Keep Karen safe. That was her mantra.

“Get in and drive or I’ll finish her off now.”

Karen got into the front seat while the man shoved Diana into the back.

She tried to pay attention as the car vibrated to life, but mostly conserved her strength while trying to figure a way out of this mess.

The sensation of her lung filling with something other than air, began to intrude on the throbbing burning pain in her chest. Diana choked and coughed.

“Where are we going?” The sound of Karen’s high thready voice gave Diana something to focus on.

“Shut up. I’ll tell you were to go,” the man rasped, coughing a dry smoker’s cough. A rustle, a brief flare, and the rancid odor of cheap cigarettes wafted in the car.

Diana prayed to God that someone had seen them in the parking lot and called nine-one-one. Her next hope was Adam.

She tried to concentrate, to send a message, the feeling of danger to her wolves. A pothole jarred the car, sending pain throughout her body. Her concentration scattered.

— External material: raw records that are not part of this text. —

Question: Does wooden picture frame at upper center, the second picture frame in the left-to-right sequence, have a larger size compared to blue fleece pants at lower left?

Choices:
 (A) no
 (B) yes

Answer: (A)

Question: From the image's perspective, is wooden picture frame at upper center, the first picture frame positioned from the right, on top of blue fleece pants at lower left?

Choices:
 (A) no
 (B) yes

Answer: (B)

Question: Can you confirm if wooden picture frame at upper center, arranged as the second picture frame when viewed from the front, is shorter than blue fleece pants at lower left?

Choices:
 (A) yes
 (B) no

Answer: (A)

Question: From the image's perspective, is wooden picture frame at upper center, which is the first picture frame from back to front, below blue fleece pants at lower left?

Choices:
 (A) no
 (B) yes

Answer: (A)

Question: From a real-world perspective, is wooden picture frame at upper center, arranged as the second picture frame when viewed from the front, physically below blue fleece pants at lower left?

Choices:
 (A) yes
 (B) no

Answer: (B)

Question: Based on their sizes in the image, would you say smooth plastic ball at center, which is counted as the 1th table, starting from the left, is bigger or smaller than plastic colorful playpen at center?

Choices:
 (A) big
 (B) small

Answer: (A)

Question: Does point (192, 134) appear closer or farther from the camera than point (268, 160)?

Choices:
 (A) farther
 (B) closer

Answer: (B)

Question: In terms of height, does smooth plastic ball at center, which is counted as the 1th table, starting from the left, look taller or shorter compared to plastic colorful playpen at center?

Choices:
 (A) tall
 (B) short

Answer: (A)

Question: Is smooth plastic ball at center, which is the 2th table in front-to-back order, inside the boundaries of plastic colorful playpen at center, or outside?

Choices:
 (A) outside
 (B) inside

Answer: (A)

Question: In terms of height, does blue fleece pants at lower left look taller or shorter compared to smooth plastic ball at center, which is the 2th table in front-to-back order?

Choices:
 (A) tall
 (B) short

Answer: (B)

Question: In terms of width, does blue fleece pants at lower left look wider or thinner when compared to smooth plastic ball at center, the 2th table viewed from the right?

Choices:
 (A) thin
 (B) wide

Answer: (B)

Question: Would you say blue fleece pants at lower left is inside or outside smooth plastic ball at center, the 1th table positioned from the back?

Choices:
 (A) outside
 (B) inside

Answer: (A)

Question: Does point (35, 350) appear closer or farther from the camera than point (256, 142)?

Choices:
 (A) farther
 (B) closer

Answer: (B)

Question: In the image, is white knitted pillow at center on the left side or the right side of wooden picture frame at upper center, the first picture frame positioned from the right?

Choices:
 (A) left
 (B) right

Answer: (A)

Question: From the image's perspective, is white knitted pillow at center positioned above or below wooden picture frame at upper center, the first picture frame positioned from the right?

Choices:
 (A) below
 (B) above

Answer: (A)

She choked again, and sputtered, and coughed again.

Chapter Nineteen

Adam walked to the back of the house, entering through the kitchen and dropped his load on the table.

“Hey! Anybody home?”

He didn’t’ see Bradley’s truck or sense anyone, but called out anyway. It seemed the thing to do since he was late getting in.

Probably everyone was at the Ridley house. He’d thought about going out there while at the grocery store, the feeling that he needed to check up on his females ate at him.

He thought about the migraine that had sent Mack home and to bed. A bloody migraine, his friend called it. The kind the psychic occasionally got when he had a bad premonition, seeing, or whatever the hell the man called it.

Whatever the images, they were bad enough that they had to be pieced together, instead of viewed as a whole.

One of the reasons Mack wasn’t in active service anymore was that sometimes he randomly experienced someone’s death before it happened. Sometimes the psychic was able to track down the designated dying in time. Sometimes not.

Seeing Mack go through that much suffering on someone else’s behalf made Adam respect the man like no one else. It also put him on edge.

Who was the target? Him?

Not so far fetched an idea with everything that was going on.

Mack assured him that it was no one the psychic knew.

What was it like to know someone was about to die? That you might be able save them if you could find them in time?

How did you choose who to save? Should you try? Or was it messing with the natural order of things?

Adam ditched the philosophy since he was one of the saved.

He paced across the kitchen.

Where was everyone? He checked the fridge for notes and found none. He concentrated on Diana Ridley, his biggest frustration.